In my most recent book, Mad Travelers, I disturbed sensitive readers, including one author my publisher sent the book to, for failing to include female characters. Mad Travelers is a nonfiction book. It’s an examination of wanderlust, focusing on the true story of a con artist who scammed many of the world’s most traveled people, all of them men. In one passage, I told a story about Captain James Cook’s wanderlust, irking one reviewer on Goodreads who said she stopped reading because I failed to condemn Cook for genocide.

Another Goodreads reviewer, using her real name and profile, which included a link to her website, claimed that I “clearly hate women.” She gave no explanation for this libelous allegation, and when I saw that she had a website with other book reviews and a contact box, I sent her a message asking her what she was talking about. This set off a chain reaction of events (described in detail in a piece for City-Journal) that led to me getting dozens of one-star ratings from friends and allies of the woman. The reviewer contacted Goodreads (owned by Amazon), my publisher, and various publications I work for with the intent of getting me canceled. Goodreads did just that, kicking me off of their platform for daring to defend myself against absurd charges.

Could sensitivity readers have spared me from these negative reviews and hassles? Perhaps so. I’d never change anything essential in my books. But many of the seemingly small things that infuriated some readers were far from essential. It never occurred to me that my books would antagonize anyone, but perhaps it would have if I’d had someone like Philippa Willitts read my work.

VICE recently spoke to Willitts, a sensitivity reader who specializes in editing works that include “issues, themes or characters that are disabled or LGBTQ+.” Willitts claimed the demand for her services was “definitely growing” because publishers and authors “don’t want to publish a book and then find themselves in a Twitter storm, or realize through Amazon reviews that they’ve gotten something massively wrong.”

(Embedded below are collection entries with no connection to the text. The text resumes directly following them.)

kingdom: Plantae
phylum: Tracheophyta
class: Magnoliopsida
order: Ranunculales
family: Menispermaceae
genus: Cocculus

The only thing I got massively wrong was underestimating how sensitive some progressives can be. Thanks to the left’s cultural dominance, progressives can comfortably exist in intellectual safe spaces where they’re rarely exposed to information they dislike in a way that is impossible for conservatives to replicate. Sensitivity readers exist as a kind of last line of defense against the intolerant left. Willitts acknowledges in her interview that sensitivity readers are essentially a “left-wing progressive thing.” But they’re probably a sad necessity for un-woke authors and content creators who aspire to succeed in a world gone mad.